RIAU1.COM -Pemko Pekanbaru mencatat capaian positif pada angka partisipasi sekolah, khususnya pada jenjang pendidikan dasar hingga menengah pertama. Namun, partisipasi pendidikan pada jenjang perguruan tinggi masih perlu ditingkatkan.
Asisten I Bidang Pemerintahan dan Kesejahteraan Rakyat (Kesra) Sekretariat Daerah Kota (Setdako) Pekanbaru Masykur Tarmizi, Sabtu (4/4/2026), mengungkapkan, angka partisipasi sekolah untuk usia 7 hingga 12 tahun pada tahun 2024 mencapai 99,66 persen atau hampir menyentuh angka sempurna. Hal ini menunjukkan akses pendidikan dasar sudah sangat baik di Pekanbaru.
Pada kelompok usia 13 hingga 15 tahun, angka partisipasi sekolah tercatat sebesar 98,6 persen. Sementara itu, untuk usia 16 hingga 18 tahun mencapai 88,36 persen.
Pencapaian tersebut menunjukkan bahwa program wajib belajar 12 tahun telah berjalan dengan cukup optimal. Bahkan, Masykur menilai hampir tidak ada lagi anak usia sekolah yang putus pendidikan pada jenjang wajib belajar.
“Secara umum, untuk usia wajib belajar 12 tahun, hampir seluruh warga Pekanbaru sudah mengenyam pendidikan,” katanya.

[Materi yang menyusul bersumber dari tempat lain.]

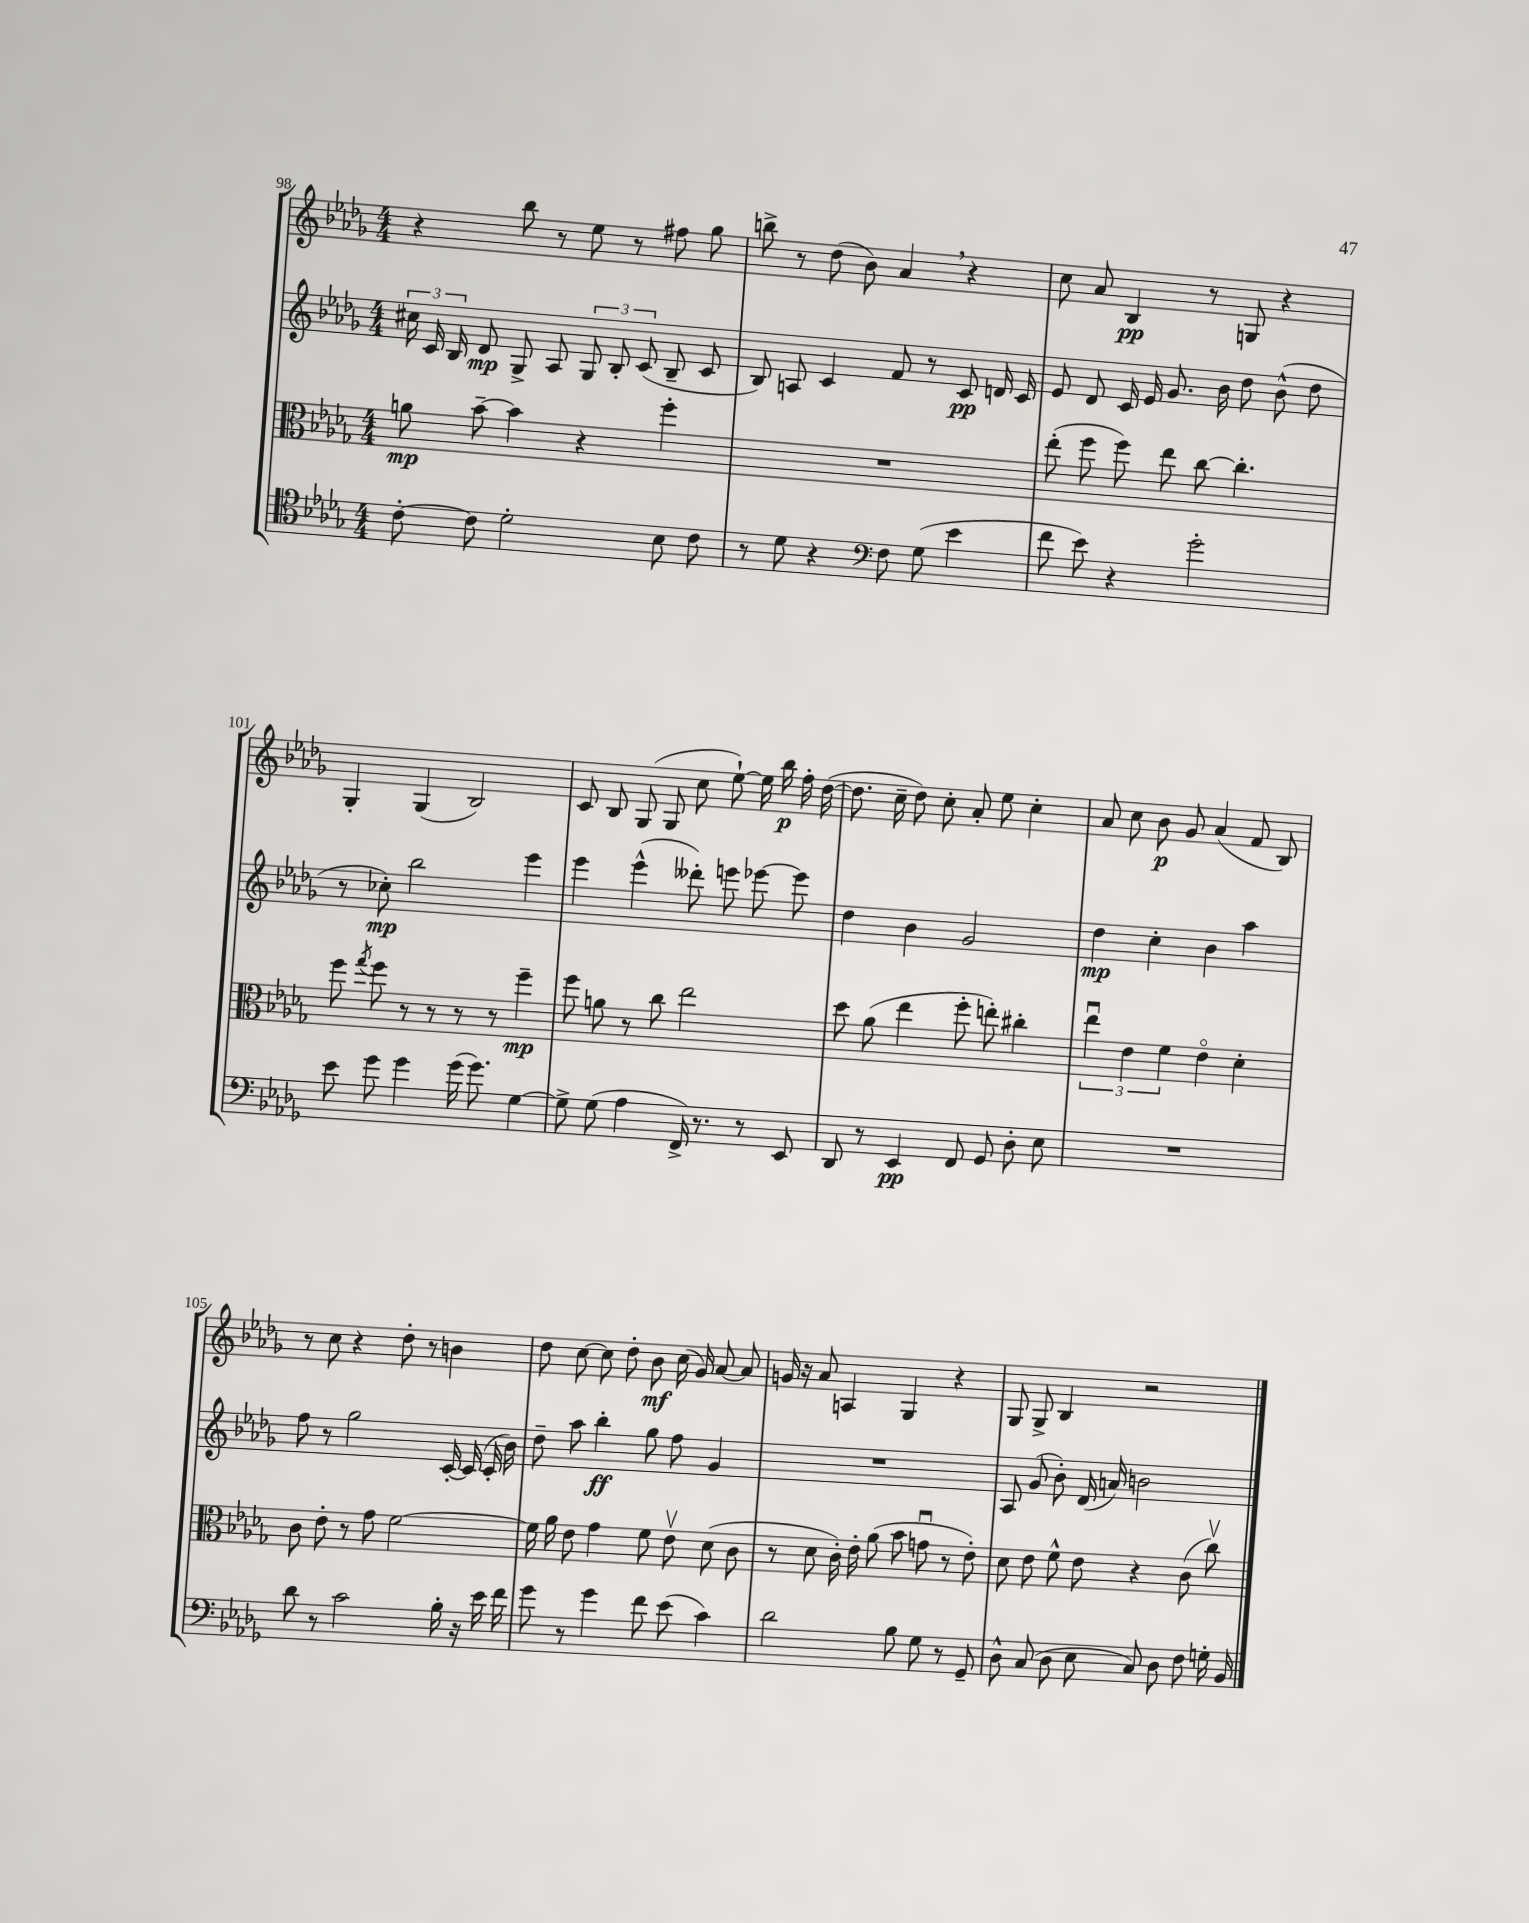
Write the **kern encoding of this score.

**kern	**kern	**kern	**kern
*staff4	*staff3	*staff2	*staff1
*clefC4	*clefC3	*clefG2	*clefG2
*k[b-e-a-d-g-]	*k[b-e-a-d-g-]	*k[b-e-a-d-g-]	*k[b-e-a-d-g-]
*M4/4	*M4/4	*M4/4	*M4/4
[8c'	8a	24cc#	4r
.	.	24c	.
.	.	24B-	.
8c]	[8b-~	8d-	.
2d-'	4b-]	8G-^	8bb-
.	.	8A-	8r
.	4r	12G-	8ee-
.	.	12B-'	.
.	.	.	8r
.	.	(12c	.
8B-	4ff'	8B-~	8ff#
8c	.	8c	8gg-
=	=	=	=
8r	1r	8B-)	8bb^
8d-	.	8A	8r
4r	.	4c	(8dd-
.	.	.	8b-)
*clefF4	*	*	*
8F	.	8f	4a-
(8G-	.	8r	.
4e-	.	8c	4r
.	.	16d	.
.	.	16c	.
=	=	=	=
8f	(8ee-'	8e-	8cc
8e-)	8ff	8d-	8a-
4r	8ff)	16c	4B-
.	.	16e-	.
.	8ee-	8.g-	.
2g-'	[8cc	.	8r
.	.	16b-	.
.	4.cc']	8dd-	8G
.	.	(8b-^^	4r
.	.	8dd-	.
=	=	=	=
8e-	8ff	8r	4G-'
.	8qgg-	.	.
8g-	8ff	8cc-')	.
4g-	8r	2bb-	(4G-
.	8r	.	.
(16g-	8r	.	2B-)
8.g-)	.	.	.
.	8r	.	.
[4G-	4ff~	4eee-	.
=	=	=	=
8G-^]	8ff	4eee-	8c
(8G-	8a	.	8B-
4A-	8r	(4eee-^^	(8G-
.	8cc	.	8G-
16FF^)	2ee-	8ddd--')	8cc
8.r	.	.	.
.	.	8eee	[8ee-`)
8r	.	[8eee-	16ee-]
.	.	.	16bb-
8EE-	.	8eee-]	16ff'
.	.	.	([16dd-
=	=	=	=
8DD-	8dd-	4dd-	8.dd-]
8r	(8a-	.	.
.	.	.	16cc~
4EE-	4ee-	4b-	8dd-)
.	.	.	8cc'
8FF	8ff'	2g-	8a-'
8GG-	8ee')	.	8ee-
8D-'	4cc#'	.	4cc'
8E-	.	.	.
=	=	=	=
1r	6ee-u	4dd-	8a-
.	.	.	8cc
.	6e-	.	.
.	.	4cc'	8b-
.	6f	.	.
.	.	.	8g-
.	4e-o	4b-	(4a-
.	4d-'	4aa-	8f
.	.	.	8B-)
=	=	=	=
8d-	8c	8ff	8r
8r	8e-'	8r	8cc
2c	8r	2gg-	4r
.	8g-	.	.
.	[2f	.	8dd-'
.	.	.	8r
16B-'	.	[16c'	4b
16r	.	(16c]	.
16e-	.	16c'	.
16f	.	16b-)	.
=	=	=	=
8g-	16f]	8dd-~	8dd-
.	16a-	.	.
8r	8e-	8aa-	[8cc
4g-	4g-	4bb-'	8cc]
.	.	.	8dd-'
8f	8f	8gg-	8b-
(8e-	8e-v	8ff	(16cc
.	.	.	16g-)
4c)	(8d-	4g-	[8a-
.	8c	.	8a-]
=	=	=	=
2d-	8r	1r	16g
.	.	.	16r
.	8d-	.	8a-
.	16c')	.	4A
.	16e-'	.	.
.	(8a-	.	.
8B-	8b-	.	4G-
8G-	8gu	.	.
8r	8r	.	4r
8GG-~	8e-')	.	.
=	=	=	=
8D-^^	8d-	8A-	8G-
(8C	8e-	(8g-	8G-^
8D-	8f^^	8b-')	4B-
8E-	8e-	(16d-	.
.	.	16a)	.
8C)	4r	2b	2r
8D-	.	.	.
8F	(8c	.	.
16G'	8ccv)	.	.
16BB-	.	.	.
==	==	==	==
*-	*-	*-	*-
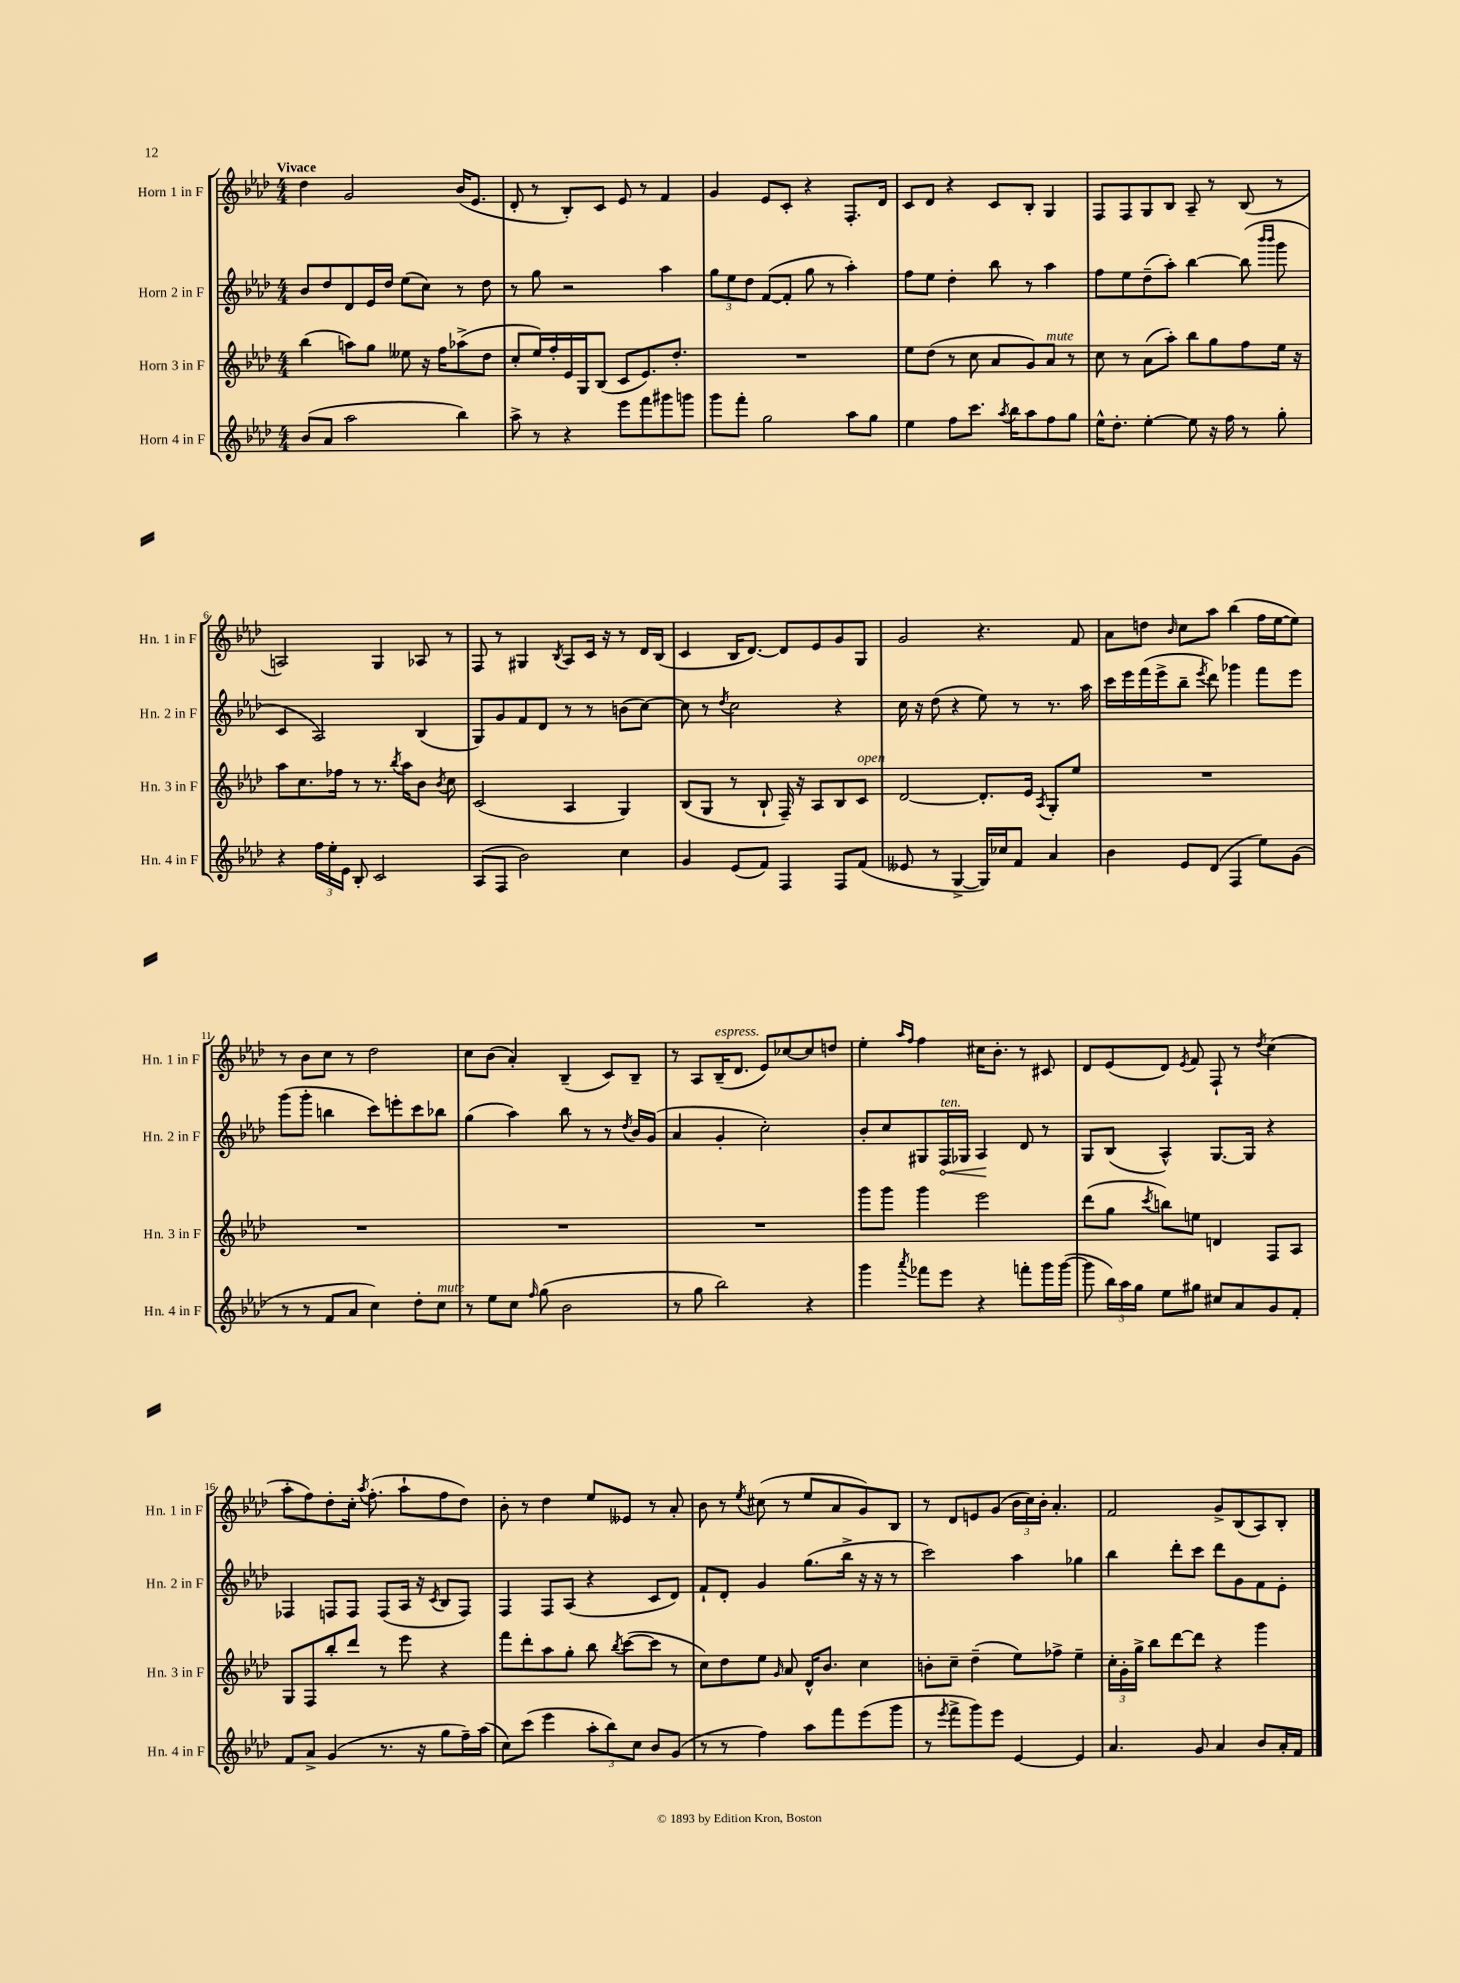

Meski demikian, Masykur mengakui bahwa partisipasi pendidikan pada jenjang perguruan tinggi masih relatif rendah. Untuk kelompok usia 19 hingga 24 tahun, angka partisipasi baru mencapai 59,7 persen.
“Khusus untuk pendidikan tinggi, ini yang masih perlu kami tingkatkan ke depan,” ucap Masykur.